When a motorist moves the gear shift lever of a car with automatic transmission into "park" position, a part attached to the lever is supposed to slip into a detent, or slot, to hold it in position. This movement also is supposed to lock a protrusion in the transmission between the teeth of a gear to prevent the transmission from moving the car's wheels.
Barr recalls that he noticed a spring in the cutaway view, and it "immediately became apparent why it was there and that the spring obviously had to be compressed at times." The spring was supposed to make sure that the part locks between the teeth,, but "when compressed, it exerted a force which urged the whole shifting mechanism toward reverse position," according to Barr.
He believes that if the gear shift lever is not in the "park" slot and if the part in the transmission is atop one of the teeth of the gear instead of between them, the spring can force the parts in the wrong direction and the car can slip into reverse.
"I thought, well now, I might as well do something" with this insight, Barr recalls, but he lost interest in the problem when his wife became critically ill and he only resumed working on it late in 1980. He progressed from theory to drawings to parts made for him by a local machine shop and installed on parts of old automatic transmissions.

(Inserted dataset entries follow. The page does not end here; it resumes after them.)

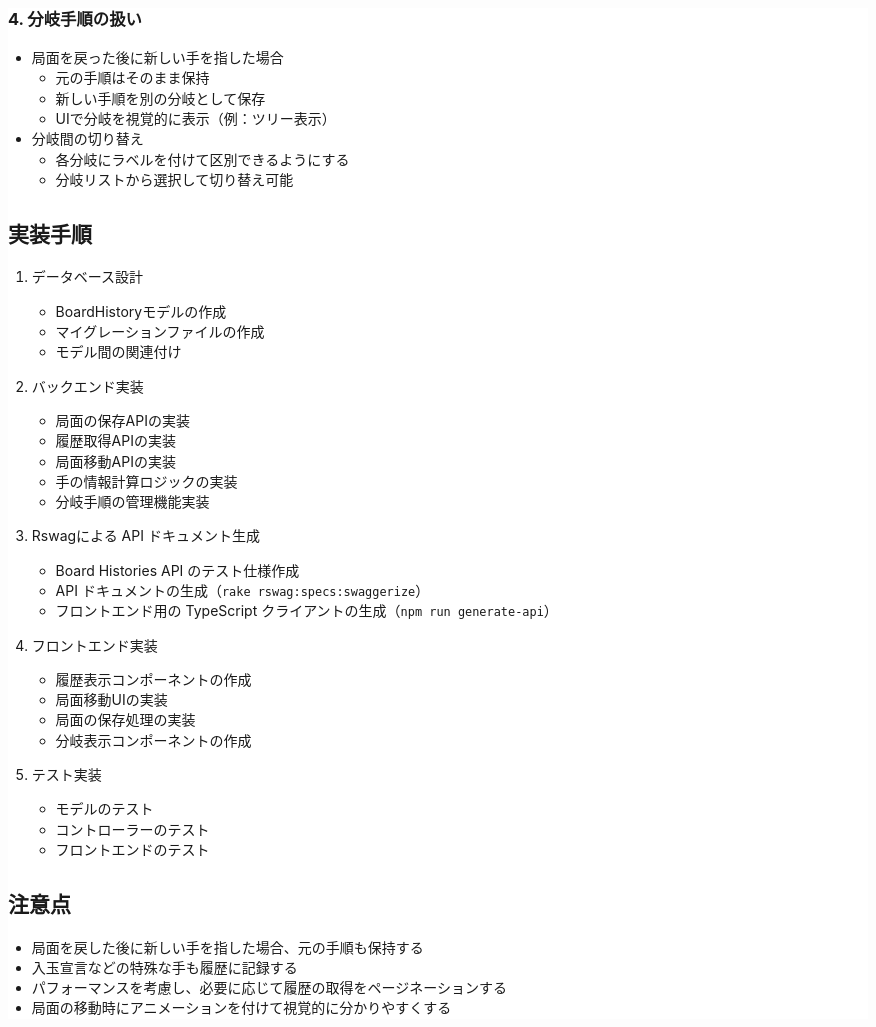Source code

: ### 4. 分岐手順の扱い
- 局面を戻った後に新しい手を指した場合
  - 元の手順はそのまま保持
  - 新しい手順を別の分岐として保存
  - UIで分岐を視覚的に表示（例：ツリー表示）
- 分岐間の切り替え
  - 各分岐にラベルを付けて区別できるようにする
  - 分岐リストから選択して切り替え可能

## 実装手順

1. データベース設計
   - BoardHistoryモデルの作成
   - マイグレーションファイルの作成
   - モデル間の関連付け

2. バックエンド実装
   - 局面の保存APIの実装
   - 履歴取得APIの実装
   - 局面移動APIの実装
   - 手の情報計算ロジックの実装
   - 分岐手順の管理機能実装

3. Rswagによる API ドキュメント生成
   - Board Histories API のテスト仕様作成
   - API ドキュメントの生成（`rake rswag:specs:swaggerize`）
   - フロントエンド用の TypeScript クライアントの生成（`npm run generate-api`）

4. フロントエンド実装
   - 履歴表示コンポーネントの作成
   - 局面移動UIの実装
   - 局面の保存処理の実装
   - 分岐表示コンポーネントの作成

5. テスト実装
   - モデルのテスト
   - コントローラーのテスト
   - フロントエンドのテスト

## 注意点
- 局面を戻した後に新しい手を指した場合、元の手順も保持する
- 入玉宣言などの特殊な手も履歴に記録する
- パフォーマンスを考慮し、必要に応じて履歴の取得をページネーションする
- 局面の移動時にアニメーションを付けて視覚的に分かりやすくする 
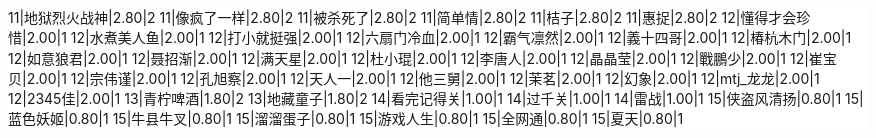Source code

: 11|地狱烈火战神|2.80|2
11|像疯了一样|2.80|2
11|被杀死了|2.80|2
11|简单情|2.80|2
11|桔子|2.80|2
11|惠捉|2.80|2
12|懂得才会珍惜|2.00|1
12|水煮美人鱼|2.00|1
12|打小就挺强|2.00|1
12|六扇门冷血|2.00|1
12|霸气凛然|2.00|1
12|義十四哥|2.00|1
12|椿杭木门|2.00|1
12|如意狼君|2.00|1
12|聂招渐|2.00|1
12|满天星|2.00|1
12|杜小琨|2.00|1
12|李唐人|2.00|1
12|晶晶莹|2.00|1
12|戰鵬少|2.00|1
12|崔宝贝|2.00|1
12|宗伟谨|2.00|1
12|孔旭察|2.00|1
12|天人一|2.00|1
12|他三舅|2.00|1
12|茉茗|2.00|1
12|幻象|2.00|1
12|mtj_龙龙|2.00|1
12|2345佳|2.00|1
13|青柠啤酒|1.80|2
13|地藏童子|1.80|2
14|看完记得关|1.00|1
14|过千关|1.00|1
14|雷战|1.00|1
15|侠盗风清扬|0.80|1
15|蓝色妖姬|0.80|1
15|牛县牛叉|0.80|1
15|溜溜蛋子|0.80|1
15|游戏人生|0.80|1
15|全网通|0.80|1
15|夏天|0.80|1
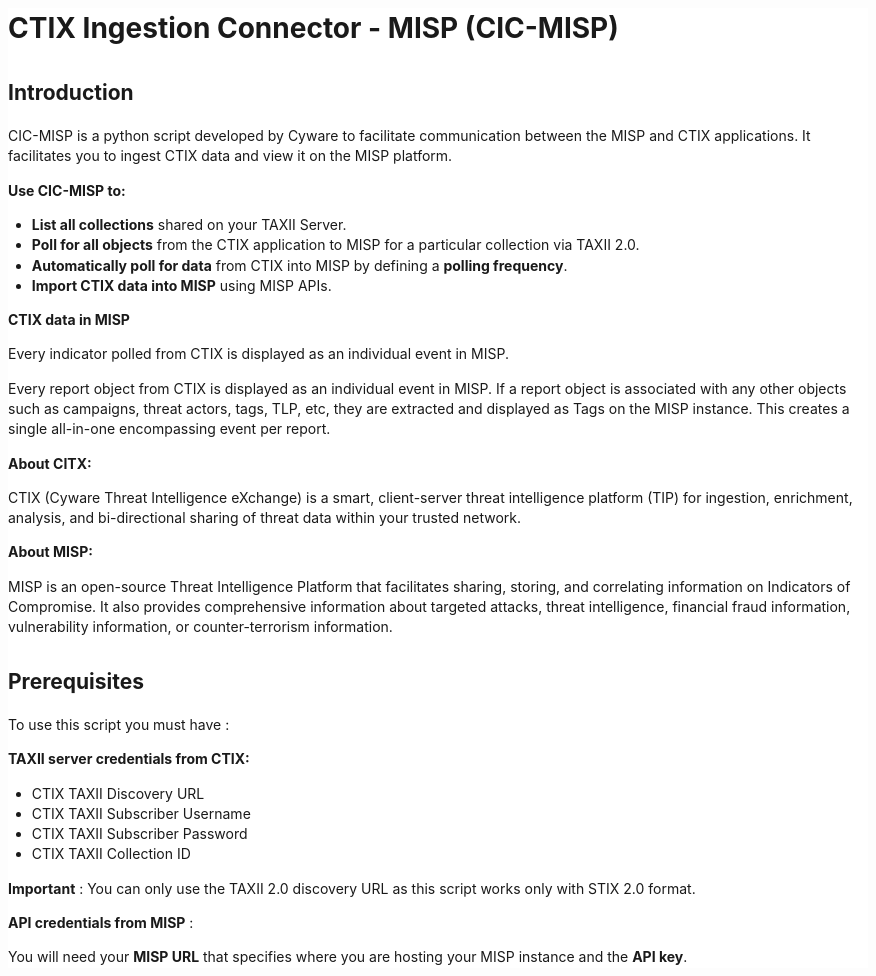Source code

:# CTIX Ingestion Connector - MISP (CIC-MISP)

## **Introduction**

CIC-MISP is a python script developed by Cyware to facilitate communication between the MISP and CTIX applications. It facilitates you to ingest CTIX data and view it on the MISP platform.

**Use CIC-MISP to:**

- **List all collections** shared on your TAXII Server.
- **Poll for all objects** from the CTIX application to MISP for a particular collection via TAXII 2.0.
- **Automatically poll for data** from CTIX into MISP by defining a **polling frequency**.
- **Import CTIX data into MISP** using MISP APIs.

**CTIX data in MISP**

Every indicator polled from CTIX is displayed as an individual event in MISP.

Every report object from CTIX is displayed as an individual event in MISP. If a report object is associated with any other objects such as campaigns, threat actors, tags, TLP, etc, they are extracted and displayed as Tags on the MISP instance. This creates a single all-in-one encompassing event per report.

**About CITX:**

CTIX (Cyware Threat Intelligence eXchange) is a smart, client-server threat intelligence platform (TIP) for ingestion, enrichment, analysis, and bi-directional sharing of threat data within your trusted network.

**About MISP:**

MISP is an open-source Threat Intelligence Platform that facilitates sharing, storing, and correlating information on Indicators of Compromise. It also provides comprehensive information about targeted attacks, threat intelligence, financial fraud information, vulnerability information, or counter-terrorism information.

## **Prerequisites**

To use this script you must have :

**TAXII server credentials from CTIX:**

- CTIX TAXII Discovery URL
- CTIX TAXII Subscriber Username
- CTIX TAXII Subscriber Password
- CTIX TAXII Collection ID

**Important** : You can only use the TAXII 2.0 discovery URL as this script works only with STIX 2.0 format.

**API credentials from MISP** :

You will need your **MISP URL** that specifies where you are hosting your MISP instance and the **API key**.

The parts basically reverse the forces that could cause the transmission to slip, according to Barr. He believes that they could be added to existing transmissions for approximately $10, once they are mass-produced. He has not, however, installed the parts on a working automatic transmission and tested them. Instead, he can hand-turn various parts of the partly disassembled transmissions to show how his additions work.
Besides the three patents on the transmission modifications, Barr has applied for a patent on a safety change to the hitching mechanism of a tractor trailer. If any of the four is granted, it will mark his first success. Earlier he attempted to patent a toothpaste cap, an auto battery clamp and improvements in farm machinery.
He received a bachelor of arts degree from St. John's College in Annapolis in 1948, a bachelor of science in mechanical engineering from the University of Virginia in 1948 and a master of science in mechanical engineering from Virginia Polytechnic Institute in 1951. He was a member of that school's faculty from 1948 through 1951.
Barr also has had an engineering consulting firm, Annapolis Engineering Associates, since 1968. He lives on Gibson Island, Md.
The engineering instructor has been an expert witness in about 80 accident cases since 1966, appearing for the defendant in slightly more than half of them. In recent months, however, he has become involved in three auto-transmission cases on the plaintiff's side.